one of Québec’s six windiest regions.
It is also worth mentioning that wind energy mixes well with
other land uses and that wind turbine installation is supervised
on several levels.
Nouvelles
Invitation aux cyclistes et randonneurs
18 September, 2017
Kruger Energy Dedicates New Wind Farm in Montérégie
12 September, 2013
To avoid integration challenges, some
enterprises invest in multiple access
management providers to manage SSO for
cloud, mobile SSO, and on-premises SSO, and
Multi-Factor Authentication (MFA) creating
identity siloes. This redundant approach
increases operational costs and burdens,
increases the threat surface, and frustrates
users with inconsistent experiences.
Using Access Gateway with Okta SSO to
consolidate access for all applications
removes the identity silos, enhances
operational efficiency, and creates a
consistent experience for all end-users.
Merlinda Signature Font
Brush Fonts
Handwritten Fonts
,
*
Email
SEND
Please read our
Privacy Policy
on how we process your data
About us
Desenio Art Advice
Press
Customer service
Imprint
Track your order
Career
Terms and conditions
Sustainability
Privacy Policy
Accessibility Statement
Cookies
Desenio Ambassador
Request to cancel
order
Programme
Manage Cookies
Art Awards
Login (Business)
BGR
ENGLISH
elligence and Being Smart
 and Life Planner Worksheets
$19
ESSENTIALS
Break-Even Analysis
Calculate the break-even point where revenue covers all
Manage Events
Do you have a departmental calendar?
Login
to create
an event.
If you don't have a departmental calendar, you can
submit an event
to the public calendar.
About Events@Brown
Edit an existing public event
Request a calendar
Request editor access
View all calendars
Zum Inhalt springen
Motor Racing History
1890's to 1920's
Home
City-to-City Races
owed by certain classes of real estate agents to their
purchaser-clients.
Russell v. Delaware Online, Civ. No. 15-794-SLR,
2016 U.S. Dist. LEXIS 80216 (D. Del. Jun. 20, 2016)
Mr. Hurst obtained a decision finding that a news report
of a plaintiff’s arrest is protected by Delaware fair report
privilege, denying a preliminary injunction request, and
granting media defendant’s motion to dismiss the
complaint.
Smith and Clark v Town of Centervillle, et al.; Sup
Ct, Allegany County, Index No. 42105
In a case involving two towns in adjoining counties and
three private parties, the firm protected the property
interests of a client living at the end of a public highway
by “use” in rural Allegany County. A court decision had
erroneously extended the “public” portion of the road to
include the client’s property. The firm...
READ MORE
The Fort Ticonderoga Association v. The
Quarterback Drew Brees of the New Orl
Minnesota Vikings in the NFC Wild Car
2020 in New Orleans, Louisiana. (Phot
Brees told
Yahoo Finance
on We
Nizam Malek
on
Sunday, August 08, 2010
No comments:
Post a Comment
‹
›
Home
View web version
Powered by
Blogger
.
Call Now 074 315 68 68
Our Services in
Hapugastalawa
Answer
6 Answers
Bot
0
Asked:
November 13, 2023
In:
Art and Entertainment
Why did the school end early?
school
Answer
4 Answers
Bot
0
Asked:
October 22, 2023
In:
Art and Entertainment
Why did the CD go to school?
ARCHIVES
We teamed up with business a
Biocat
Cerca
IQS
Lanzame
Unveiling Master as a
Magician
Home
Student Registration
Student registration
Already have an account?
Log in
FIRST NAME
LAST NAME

# # # # #

Please repeat every record above word for word.

[Solution to the exercise]
one of Québec’s six windiest regions.
It is also worth mentioning that wind energy mixes well with
other land uses and that wind turbine installation is supervised
on several levels.
Nouvelles
Invitation aux cyclistes et randonneurs
18 September, 2017
Kruger Energy Dedicates New Wind Farm in Montérégie
12 September, 2013
To avoid integration challenges, some
enterprises invest in multiple access
management providers to manage SSO for
cloud, mobile SSO, and on-premises SSO, and
Multi-Factor Authentication (MFA) creating
identity siloes. This redundant approach
increases operational costs and burdens,
increases the threat surface, and frustrates
users with inconsistent experiences.
Using Access Gateway with Okta SSO to
consolidate access for all applications
removes the identity silos, enhances
operational efficiency, and creates a
consistent experience for all end-users.
Merlinda Signature Font
Brush Fonts
Handwritten Fonts
,
*
Email
SEND
Please read our
Privacy Policy
on how we process your data
About us
Desenio Art Advice
Press
Customer service
Imprint
Track your order
Career
Terms and conditions
Sustainability
Privacy Policy
Accessibility Statement
Cookies
Desenio Ambassador
Request to cancel
order
Programme
Manage Cookies
Art Awards
Login (Business)
BGR
ENGLISH
elligence and Being Smart
 and Life Planner Worksheets
$19
ESSENTIALS
Break-Even Analysis
Calculate the break-even point where revenue covers all
Manage Events
Do you have a departmental calendar?
Login
to create
an event.
If you don't have a departmental calendar, you can
submit an event
to the public calendar.
About Events@Brown
Edit an existing public event
Request a calendar
Request editor access
View all calendars
Zum Inhalt springen
Motor Racing History
1890's to 1920's
Home
City-to-City Races
owed by certain classes of real estate agents to their
purchaser-clients.
Russell v. Delaware Online, Civ. No. 15-794-SLR,
2016 U.S. Dist. LEXIS 80216 (D. Del. Jun. 20, 2016)
Mr. Hurst obtained a decision finding that a news report
of a plaintiff’s arrest is protected by Delaware fair report
privilege, denying a preliminary injunction request, and
granting media defendant’s motion to dismiss the
complaint.
Smith and Clark v Town of Centervillle, et al.; Sup
Ct, Allegany County, Index No. 42105
In a case involving two towns in adjoining counties and
three private parties, the firm protected the property
interests of a client living at the end of a public highway
by “use” in rural Allegany County. A court decision had
erroneously extended the “public” portion of the road to
include the client’s property. The firm...
READ MORE
The Fort Ticonderoga Association v. The
Quarterback Drew Brees of the New Orl
Minnesota Vikings in the NFC Wild Car
2020 in New Orleans, Louisiana. (Phot
Brees told
Yahoo Finance
on We
Nizam Malek
on
Sunday, August 08, 2010
No comments:
Post a Comment
‹
›
Home
View web version
Powered by
Blogger
.
Call Now 074 315 68 68
Our Services in
Hapugastalawa
Answer
6 Answers
Bot
0
Asked:
November 13, 2023
In:
Art and Entertainment
Why did the school end early?
school
Answer
4 Answers
Bot
0
Asked:
October 22, 2023
In:
Art and Entertainment
Why did the CD go to school?
ARCHIVES
We teamed up with business a
Biocat
Cerca
IQS
Lanzame
Unveiling Master as a
Magician
Home
Student Registration
Student registration
Already have an account?
Log in
FIRST NAME
LAST NAME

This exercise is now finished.